-- START Excerpt provided --

Member of Parliament, Lok Sabha
- Incumbent
- Assumed office 1 February 2018
- Preceded by: Sultan Ahmed
- Constituency: Uluberia

Personal details
- Born: 22 June 1962 (age 64) Uluberia, West Bengal, India
- Party: Trinamool Congress
- Spouse: Sultan Ahmed (1985-2017)
- Children: Two Sons
- Education: University of Calcutta (B.A)
- Occupation: Politician

= Sajda Ahmed =

Indian politician and social worker

Sajda Ahmed (Bengali: সাজদা আহমেদ) is an Indian politician and a social worker. She is the wife of late MP Sultan Ahmed. She was elected to Lok Sabha by poll from Uluberia parliamentary constituency of West Bengal by margin of over 4.74 lakh votes and become member of Sixteenth Lok Sabha. She is elected in 2nd Term in 2019 to the 17th Lok Sabha.

== 2026 MPs Rebellion ==
Following the 2026 Assembly Elections, 20 out of the 28 Members of Parliament from Trinamool Congress decided to leave Mamata Banerjee and the Trinamool Congress. They formed a new group and decided to merge with a relatively little known National Party, the Nationalist Citizen Party of India and presented a representation in this regards to Lok Sabha Speaker Om Birla on 14 June 2026.

-- END Excerpt provided --
-- START Recorded information --

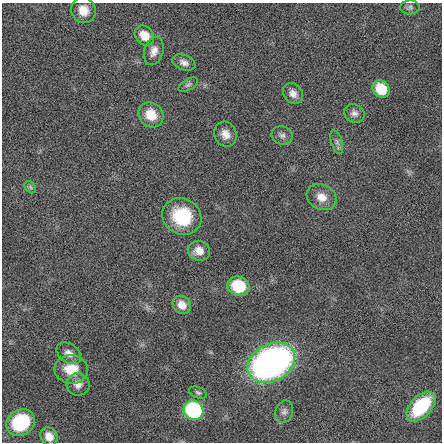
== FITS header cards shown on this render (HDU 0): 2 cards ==
NAXIS1  =                  440 / length of data axis 1
NAXIS2  =                  440 / length of data axis 2

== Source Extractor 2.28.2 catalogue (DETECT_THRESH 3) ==
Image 440 x 440 px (HDU 0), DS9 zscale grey, 1 PNG px = 1 image px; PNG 444 x 444 px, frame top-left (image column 1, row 440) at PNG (2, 3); each listed source drawn as its Kron ellipse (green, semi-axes under 4 px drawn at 4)
Background -0.0433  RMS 1.8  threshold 5.28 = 3 sigma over >= 5 px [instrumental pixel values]
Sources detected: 29; all 29 listed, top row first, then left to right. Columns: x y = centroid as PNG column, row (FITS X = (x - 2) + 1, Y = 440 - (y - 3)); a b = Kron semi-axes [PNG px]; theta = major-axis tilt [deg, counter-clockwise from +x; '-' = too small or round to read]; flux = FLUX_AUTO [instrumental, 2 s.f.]
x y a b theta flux
410 7 10 7 1 350
83 10 13 12 - 1500
144 36 11 9 -47 2100
154 51 14 9 73 920
184 63 12 7 -20 680
188 85 11 5 29 320
381 89 9 8 - 3900
293 94 11 9 -50 820
354 113 10 9 - 600
151 115 13 11 -45 2500
225 134 13 11 -66 1100
282 135 11 9 -17 510
337 142 12 5 -73 430
30 187 7 5 -47 220
321 197 15 12 -29 1500
182 217 20 18 -29 6200
199 251 11 9 -14 1300
239 286 11 9 -23 5100
182 305 10 8 -41 1100
69 353 13 9 -36 910
271 363 25 18 28 57000
71 369 17 14 -5 2700
78 384 11 11 - 870
198 393 9 5 -21 290
421 407 18 10 47 7900
194 410 10 9 - 21000
284 412 11 8 71 560
21 423 15 12 34 8000
49 436 9 8 - 1100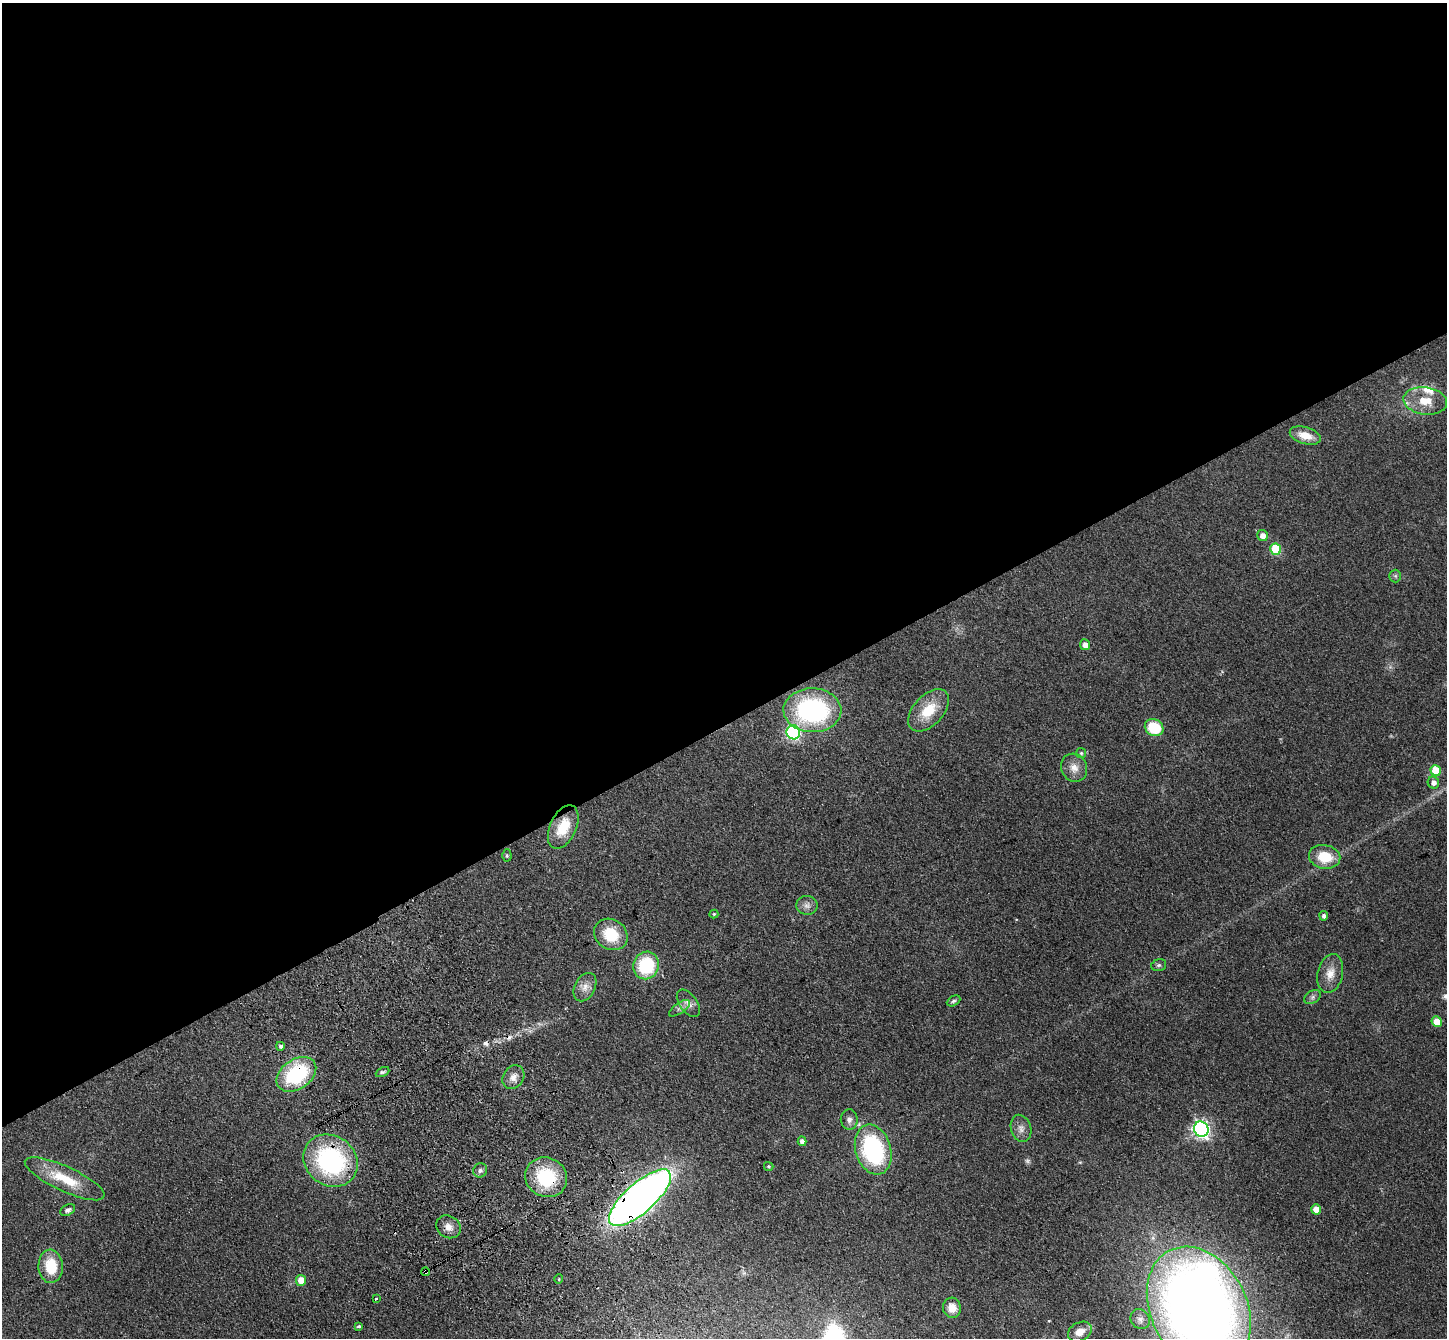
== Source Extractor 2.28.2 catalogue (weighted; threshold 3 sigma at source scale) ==
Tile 2 of 4 x 4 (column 2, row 1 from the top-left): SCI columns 1549-2993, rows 4232-5567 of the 5985 x 5924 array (HDU 1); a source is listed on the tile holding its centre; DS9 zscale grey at full resolution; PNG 1449 x 1340 px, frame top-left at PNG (2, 3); each listed source drawn as its Kron ellipse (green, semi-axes under 4 px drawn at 4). Shown black and unused: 54% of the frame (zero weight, under 3 of 4 exposures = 6% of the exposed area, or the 3 px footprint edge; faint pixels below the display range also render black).
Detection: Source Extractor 2.28.2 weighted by HDU 2 'WHT'; one run over the whole footprint, this tile lists its part. Background 0.14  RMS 0.0076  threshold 0.0344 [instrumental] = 3 sigma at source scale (4.5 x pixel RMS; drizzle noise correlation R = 1.50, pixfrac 1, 0.05/0.05 arcsec/px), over >= 5 px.
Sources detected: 65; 1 too faint to see at this stretch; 2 inside a brighter object's white glare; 3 cosmic-ray / hot-pixel residue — neither listed nor drawn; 1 inside a brighter listed object's ellipse — not listed separately; the other 58 listed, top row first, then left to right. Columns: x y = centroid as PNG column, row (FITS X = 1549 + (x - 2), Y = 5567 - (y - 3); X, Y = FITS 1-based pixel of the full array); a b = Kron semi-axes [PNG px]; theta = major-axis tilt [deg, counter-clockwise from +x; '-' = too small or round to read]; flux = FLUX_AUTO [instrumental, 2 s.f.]
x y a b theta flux
1425 401 22 13 -7 16
1305 435 16 8 -16 12
1262 535 5 5 - 4.9
1276 549 6 5 - 35
1395 576 6 6 - 1.6
1085 645 5 5 - 4.7
812 710 29 22 -2 120
928 710 25 15 47 22
1154 728 9 8 - 28
793 732 7 6 - 110
1081 753 5 5 - 1.2
1074 768 14 12 -66 7.5
1436 771 5 5 - 20
1433 782 6 5 - 3.7
563 827 23 13 65 21
507 855 6 4 -89 1.2
1325 857 16 12 -11 21
807 905 10 9 - 4.1
714 914 4 4 - 0.97
1324 916 5 4 - 2.1
611 934 17 15 -33 25
646 965 14 12 70 44
1159 965 8 5 15 1.7
1330 974 20 12 76 9.6
585 987 15 10 63 6.5
1313 997 9 6 28 2.2
954 1001 7 5 27 1.7
688 1003 15 8 -54 4.8
679 1008 12 5 35 2.7
1437 1022 5 5 - 12
280 1046 4 4 - 1.5
382 1072 7 4 25 1.4
296 1074 22 15 35 61
513 1077 13 10 56 5.9
849 1119 10 8 -88 3.7
1021 1128 14 10 -74 4.9
1201 1129 8 7 - 260
802 1141 5 4 - 3
873 1150 25 17 -72 96
331 1161 28 24 -37 110
769 1166 5 4 - 1
480 1170 7 7 - 2.2
546 1177 21 19 -28 46
65 1179 43 12 -25 28
640 1198 39 15 42 530
1316 1209 5 4 - 9
68 1210 8 5 26 2.5
448 1227 13 10 -34 5.8
51 1266 17 12 -87 24
425 1272 4 3 - 1.5
559 1279 4 4 - 0.77
301 1280 5 5 - 9.8
376 1299 3 3 - 1.8
952 1308 10 9 - 8.9
1199 1308 65 48 -63 960
1140 1319 10 9 - 4
359 1326 4 3 - 1.7
1080 1332 12 9 29 8.6
Overlapping masked pixels (flux is a lower limit): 7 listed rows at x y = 296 1074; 331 1161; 546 1177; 65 1179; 640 1198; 425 1272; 1199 1308
Isophote crosses this tile's border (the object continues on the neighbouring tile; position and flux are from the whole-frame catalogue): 1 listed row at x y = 1199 1308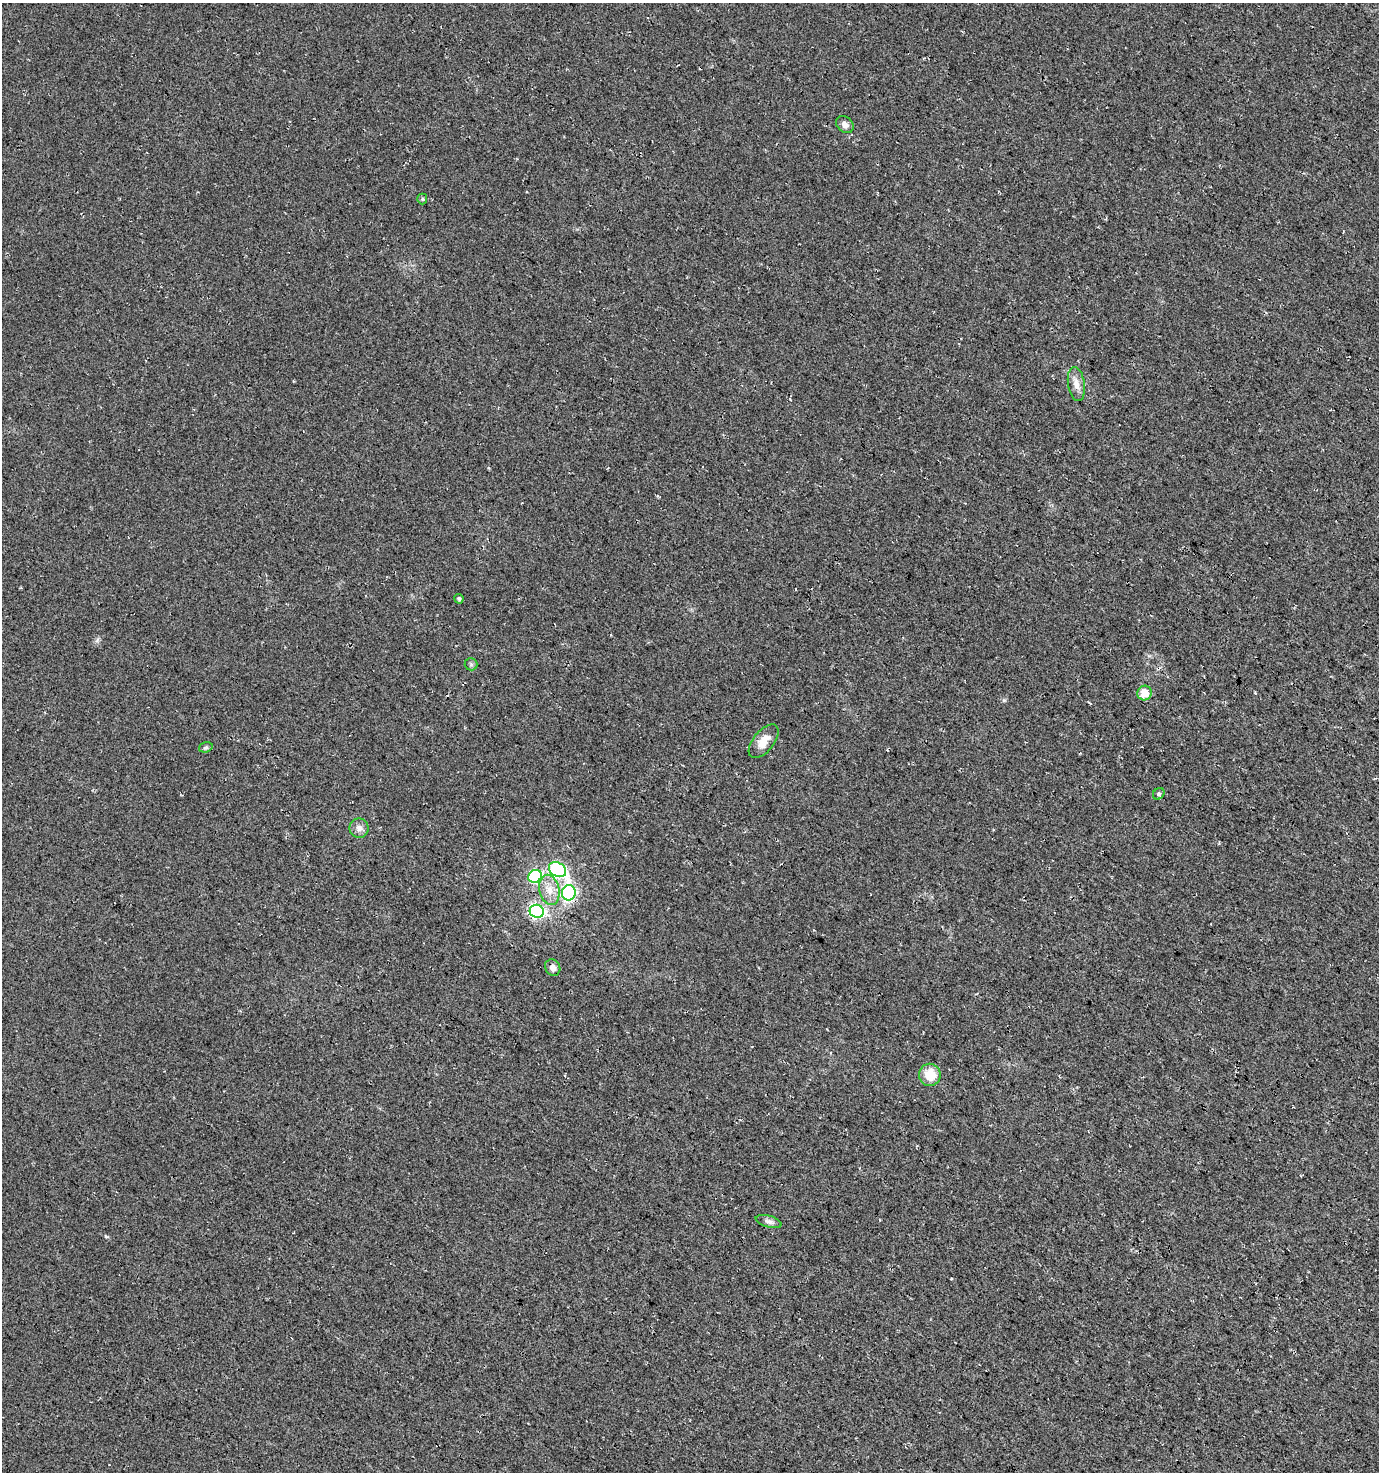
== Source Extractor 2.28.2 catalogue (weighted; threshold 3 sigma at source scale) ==
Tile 6 of 4 x 4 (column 2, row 2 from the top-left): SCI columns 1567-2943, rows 2947-4416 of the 5954 x 5886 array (HDU 1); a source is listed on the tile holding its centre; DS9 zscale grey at full resolution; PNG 1381 x 1474 px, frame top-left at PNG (2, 3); each listed source drawn as its Kron ellipse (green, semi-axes under 4 px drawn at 4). Shown black and unused: <1% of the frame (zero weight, under 3 of 4 exposures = <1% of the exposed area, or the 3 px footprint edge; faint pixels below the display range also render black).
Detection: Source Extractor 2.28.2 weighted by HDU 2 'WHT'; one run over the whole footprint, this tile lists its part. Background 0.0246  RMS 0.0088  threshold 0.0396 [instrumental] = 3 sigma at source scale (4.5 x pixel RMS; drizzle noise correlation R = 1.50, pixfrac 1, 0.0396/0.0396 arcsec/px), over >= 5 px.
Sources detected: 19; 1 cosmic-ray / hot-pixel residue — neither listed nor drawn; the other 18 listed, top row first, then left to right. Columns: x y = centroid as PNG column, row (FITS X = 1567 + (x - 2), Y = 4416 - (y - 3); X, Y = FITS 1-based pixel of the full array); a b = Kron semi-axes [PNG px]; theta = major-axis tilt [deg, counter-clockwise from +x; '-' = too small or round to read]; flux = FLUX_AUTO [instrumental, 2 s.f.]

-- END Recorded information --

Tasks to complete ->
a: In the Sajda Ahmed profile, what margin of votes won her the Uluberia by-poll?
b: Rewrite the Sajda Ahmed profile starting with "Indian politician and social" and going on through "14 June 2026.", changing "social worker" to "community organizer" throughout.

Final answers ->
a: Over 4.74 lakh votes.

b:
Indian politician and community organizer

Sajda Ahmed (Bengali: সাজদা আহমেদ) is an Indian politician and a community organizer. She is the wife of late MP Sultan Ahmed. She was elected to Lok Sabha by poll from Uluberia parliamentary constituency of West Bengal by margin of over 4.74 lakh votes and become member of Sixteenth Lok Sabha. She is elected in 2nd Term in 2019 to the 17th Lok Sabha.

== 2026 MPs Rebellion ==
Following the 2026 Assembly Elections, 20 out of the 28 Members of Parliament from Trinamool Congress decided to leave Mamata Banerjee and the Trinamool Congress. They formed a new group and decided to merge with a relatively little known National Party, the Nationalist Citizen Party of India and presented a representation in this regards to Lok Sabha Speaker Om Birla on 14 June 2026.